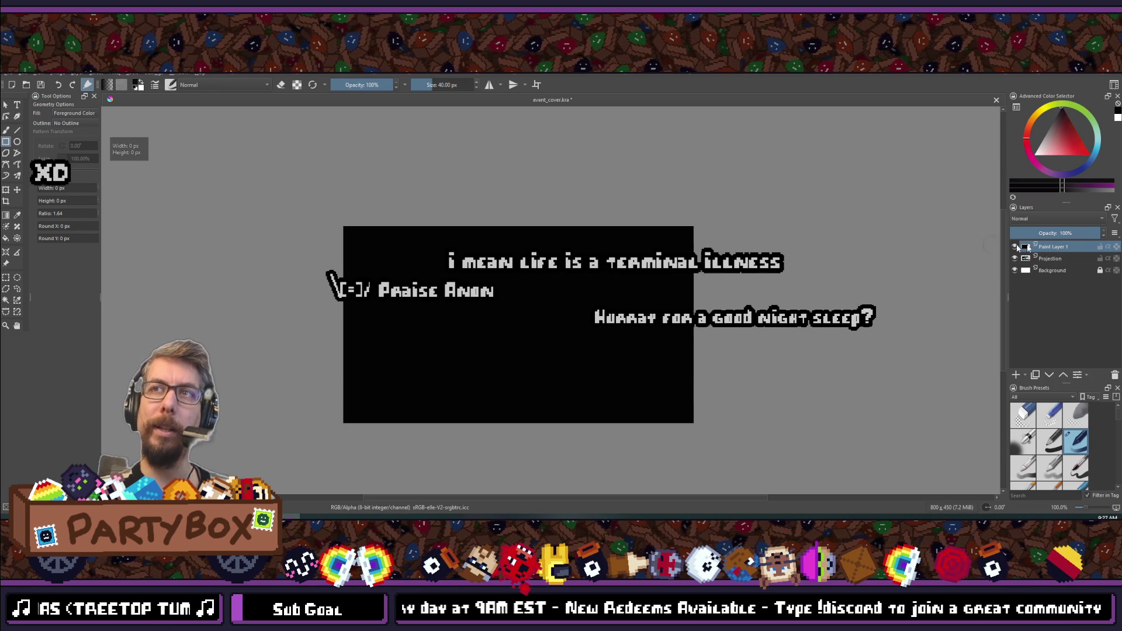
right_click(1055, 247)
click(873, 202)
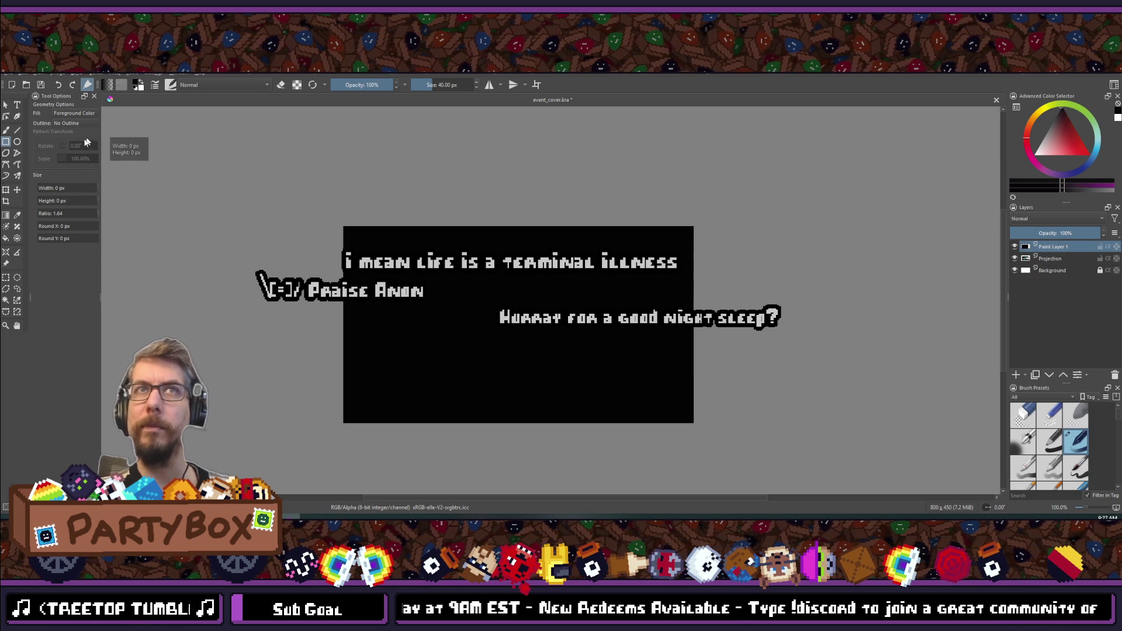
click(17, 105)
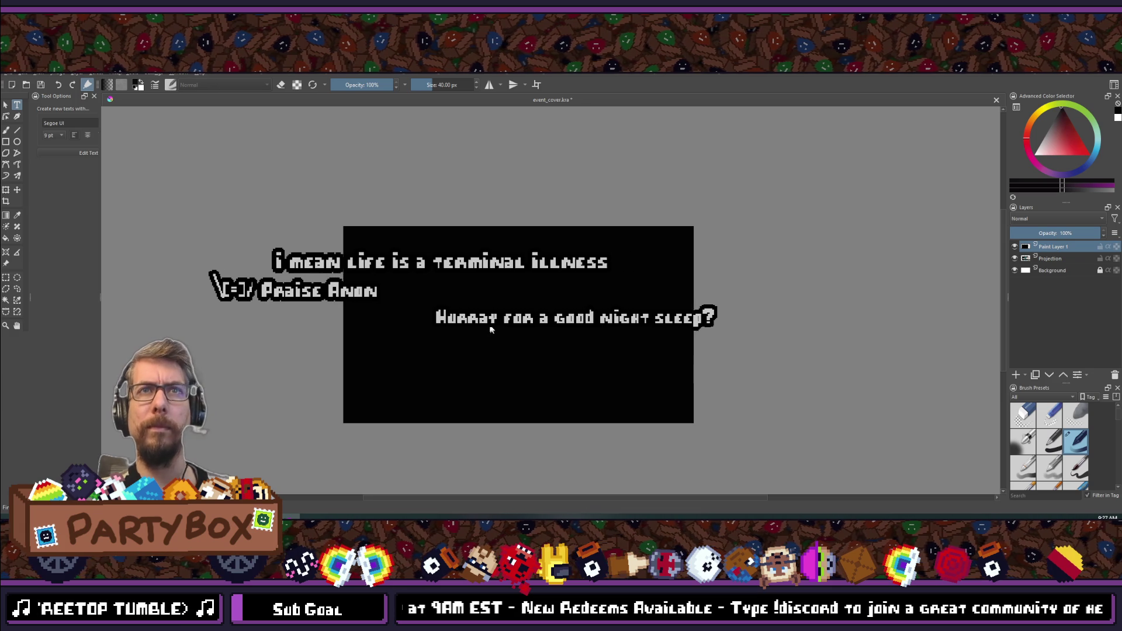
- Draw a text box on the black rectangle and set its text colour to white
mouse_move(465, 278)
mouse_down()
mouse_move(573, 358)
mouse_move(659, 370)
mouse_up()
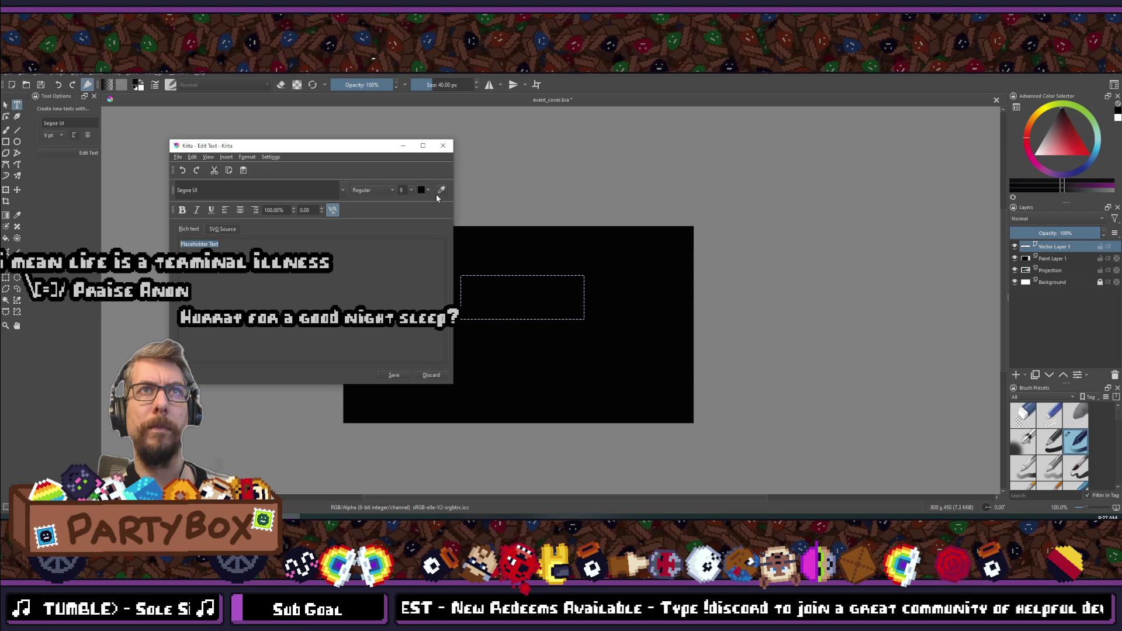
click(427, 190)
click(427, 209)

# [ASSIGNED TASK]
Exactly as they appear above, write out all the entries, but not the images.

# [ANSWER BELOW]
right_click(1055, 247)
click(873, 202)
click(17, 105)
- Draw a text box on the black rectangle and set its text colour to white
mouse_move(465, 278)
mouse_down()
mouse_move(573, 358)
mouse_move(659, 370)
mouse_up()
click(427, 190)
click(427, 209)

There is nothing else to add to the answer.